More than a third of sleep problems are related to stress, which can make it difficult to get the quality of sleep you need. Here are some tips to help you switch off and achieve the necessary seven hours a night.
Document your worries in a diary
A few hours before bed in the early evening, it can be helpful to document your worries in a journal, however it is important to do this well before bedtime. This can be a good outlet for worries and a way to work through them before you attempt to go to sleep.
“Practising mindfulness can be a good coping mechanism to help you alleviate stress. Instead of focusing on your worries in bed at night, make a conscious effort to incorporate some mindfulness practices, like focusing on your breathing cycles.”

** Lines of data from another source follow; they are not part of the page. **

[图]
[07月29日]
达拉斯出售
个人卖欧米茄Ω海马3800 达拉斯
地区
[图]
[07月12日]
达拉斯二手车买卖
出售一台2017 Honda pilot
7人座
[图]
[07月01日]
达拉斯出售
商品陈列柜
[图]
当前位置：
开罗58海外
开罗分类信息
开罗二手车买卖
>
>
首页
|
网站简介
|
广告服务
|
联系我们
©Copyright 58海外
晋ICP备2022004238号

“For instance instead of thinking about how much you are worried about work and dreading it you might instead say to yourself ‘Okay, I’m worried about work, but right now I’m going to concentrate on my body'. It’s not something that can be done in a night, but working on good sleep practices can help make it easier to get the night’s sleep that you need to function.

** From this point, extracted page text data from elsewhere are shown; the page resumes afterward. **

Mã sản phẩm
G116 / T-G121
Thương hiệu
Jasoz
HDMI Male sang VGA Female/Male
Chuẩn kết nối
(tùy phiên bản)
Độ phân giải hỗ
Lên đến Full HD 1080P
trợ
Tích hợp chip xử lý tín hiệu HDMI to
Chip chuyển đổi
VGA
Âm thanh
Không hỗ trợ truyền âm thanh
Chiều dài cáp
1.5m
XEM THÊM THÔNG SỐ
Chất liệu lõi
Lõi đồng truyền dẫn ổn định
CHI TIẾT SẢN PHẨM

Make a commitment to better sleep
“As well as making an effort to go to bed early, Lucy said it’s important to keep your sleep routine as regular as possible.
“Try and keep your cycle regular, for example, aim to go to bed at the same time and rise at the same time. Having staggered bedtimes and sleeping in can add to the problem if you are struggling with your sleep.
“Having a regular structure promotes your hormone balance and your circadian rhythm, which is our biological clock.
“Napping during the day can also have an impact,” she said.
“It sounds obvious, but avoiding coffee and caffeinated drinks is important. We shouldn’t be drinking coffee after 2.30pm as it can stay in our bodies for between six to eight hours.”
Take it easy in the kitchen
“Eating large meals within three hours of sleep can impact your sleep quality. You should also avoid strenuous exercise within three hours of bedtime.”
Make sure your environment is right
“Your sleep environment is very important.
“Your room shouldn’t be cluttered, it shouldn’t be scented and strong candles should be avoided.
“The room should be comfortable and cool, your mattress should not be more than ten years old. The textures should be something you are comfortable in.
“Your bedroom should be dark and quiet and free from devices.”
Handy tip for shift workers
“Shift work offers its own challenges. If you are on a night shift it can be a good idea to put on your sunglasses before you leave the building. It sounds silly but it the sunlight can have an impact on your ability to get to sleep.”